===== Listed entries
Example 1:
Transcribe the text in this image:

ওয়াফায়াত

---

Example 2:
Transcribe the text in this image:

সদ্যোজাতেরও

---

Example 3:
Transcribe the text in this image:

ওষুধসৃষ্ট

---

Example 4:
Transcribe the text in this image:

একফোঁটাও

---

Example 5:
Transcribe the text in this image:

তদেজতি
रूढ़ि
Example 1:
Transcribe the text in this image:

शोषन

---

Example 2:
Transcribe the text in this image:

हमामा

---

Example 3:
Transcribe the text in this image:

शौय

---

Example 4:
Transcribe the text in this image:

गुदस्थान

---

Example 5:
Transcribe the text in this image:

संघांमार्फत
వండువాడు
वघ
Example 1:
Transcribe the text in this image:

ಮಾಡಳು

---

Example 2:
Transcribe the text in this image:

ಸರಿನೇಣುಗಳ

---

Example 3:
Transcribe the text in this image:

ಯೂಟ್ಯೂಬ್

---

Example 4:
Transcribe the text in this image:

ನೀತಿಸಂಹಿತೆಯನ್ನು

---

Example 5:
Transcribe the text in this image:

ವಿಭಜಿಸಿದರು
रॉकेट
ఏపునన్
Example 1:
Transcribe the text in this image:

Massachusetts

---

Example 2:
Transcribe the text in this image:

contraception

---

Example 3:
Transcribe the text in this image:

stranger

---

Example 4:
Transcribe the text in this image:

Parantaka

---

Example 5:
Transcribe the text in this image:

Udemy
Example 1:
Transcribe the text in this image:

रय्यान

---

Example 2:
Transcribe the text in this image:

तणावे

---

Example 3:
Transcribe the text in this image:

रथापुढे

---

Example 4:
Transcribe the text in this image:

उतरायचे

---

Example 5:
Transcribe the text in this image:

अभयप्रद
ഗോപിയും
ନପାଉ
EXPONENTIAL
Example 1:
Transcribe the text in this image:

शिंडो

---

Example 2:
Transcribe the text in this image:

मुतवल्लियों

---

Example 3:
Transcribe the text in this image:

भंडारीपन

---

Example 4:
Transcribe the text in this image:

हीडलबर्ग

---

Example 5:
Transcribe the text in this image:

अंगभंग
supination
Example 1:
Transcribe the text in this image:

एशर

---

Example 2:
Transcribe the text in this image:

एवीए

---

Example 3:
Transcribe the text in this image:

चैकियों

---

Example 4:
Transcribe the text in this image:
==========
Activity: Retype the entire listing without altering anything.

Result:
Example 1:
Transcribe the text in this image:

ওয়াফায়াত

---

Example 2:
Transcribe the text in this image:

সদ্যোজাতেরও

---

Example 3:
Transcribe the text in this image:

ওষুধসৃষ্ট

---

Example 4:
Transcribe the text in this image:

একফোঁটাও

---

Example 5:
Transcribe the text in this image:

তদেজতি
रूढ़ि
Example 1:
Transcribe the text in this image:

शोषन

---

Example 2:
Transcribe the text in this image:

हमामा

---

Example 3:
Transcribe the text in this image:

शौय

---

Example 4:
Transcribe the text in this image:

गुदस्थान

---

Example 5:
Transcribe the text in this image:

संघांमार्फत
వండువాడు
वघ
Example 1:
Transcribe the text in this image:

ಮಾಡಳು

---

Example 2:
Transcribe the text in this image:

ಸರಿನೇಣುಗಳ

---

Example 3:
Transcribe the text in this image:

ಯೂಟ್ಯೂಬ್

---

Example 4:
Transcribe the text in this image:

ನೀತಿಸಂಹಿತೆಯನ್ನು

---

Example 5:
Transcribe the text in this image:

ವಿಭಜಿಸಿದರು
रॉकेट
ఏపునన్
Example 1:
Transcribe the text in this image:

Massachusetts

---

Example 2:
Transcribe the text in this image:

contraception

---

Example 3:
Transcribe the text in this image:

stranger

---

Example 4:
Transcribe the text in this image:

Parantaka

---

Example 5:
Transcribe the text in this image:

Udemy
Example 1:
Transcribe the text in this image:

रय्यान

---

Example 2:
Transcribe the text in this image:

तणावे

---

Example 3:
Transcribe the text in this image:

रथापुढे

---

Example 4:
Transcribe the text in this image:

उतरायचे

---

Example 5:
Transcribe the text in this image:

अभयप्रद
ഗോപിയും
ନପାଉ
EXPONENTIAL
Example 1:
Transcribe the text in this image:

शिंडो

---

Example 2:
Transcribe the text in this image:

मुतवल्लियों

---

Example 3:
Transcribe the text in this image:

भंडारीपन

---

Example 4:
Transcribe the text in this image:

हीडलबर्ग

---

Example 5:
Transcribe the text in this image:

अंगभंग
supination
Example 1:
Transcribe the text in this image:

एशर

---

Example 2:
Transcribe the text in this image:

एवीए

---

Example 3:
Transcribe the text in this image:

चैकियों

---

Example 4:
Transcribe the text in this image:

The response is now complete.